How to complete this task: Each record is to be copied exactly, with its pictures left behind.
• • • • •
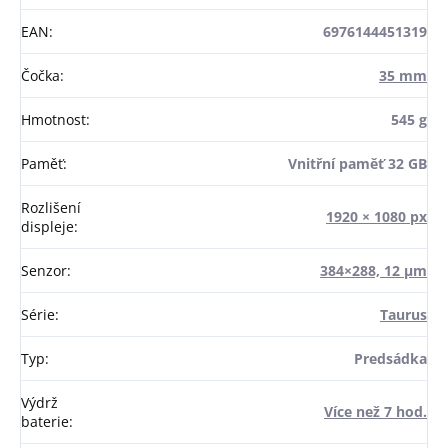
EAN
:
6976144451319
Čočka
:
35 mm
Hmotnost
:
545 g
Paměť
:
Vnitřní paměť 32 GB
Rozlišení
1920 × 1080 px
displeje
:
Senzor
:
384×288, 12 μm
Série
:
Taurus
Typ
:
Predsádka
Výdrž
Více než 7 hod.
baterie
:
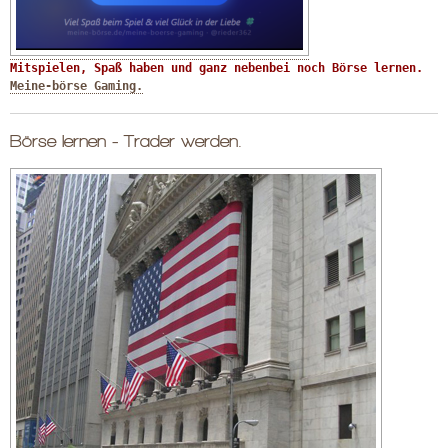
Mitspielen, Spaß haben und ganz nebenbei noch Börse lernen. 
Meine-börse Gaming.
Börse lernen - Trader werden.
• • • • •
Response area:
EAN
:
6976144451319
Čočka
:
35 mm
Hmotnost
:
545 g
Paměť
:
Vnitřní paměť 32 GB
Rozlišení
1920 × 1080 px
displeje
:
Senzor
:
384×288, 12 μm
Série
:
Taurus
Typ
:
Predsádka
Výdrž
Více než 7 hod.
baterie
:
Mitspielen, Spaß haben und ganz nebenbei noch Börse lernen. 
Meine-börse Gaming.
Börse lernen - Trader werden.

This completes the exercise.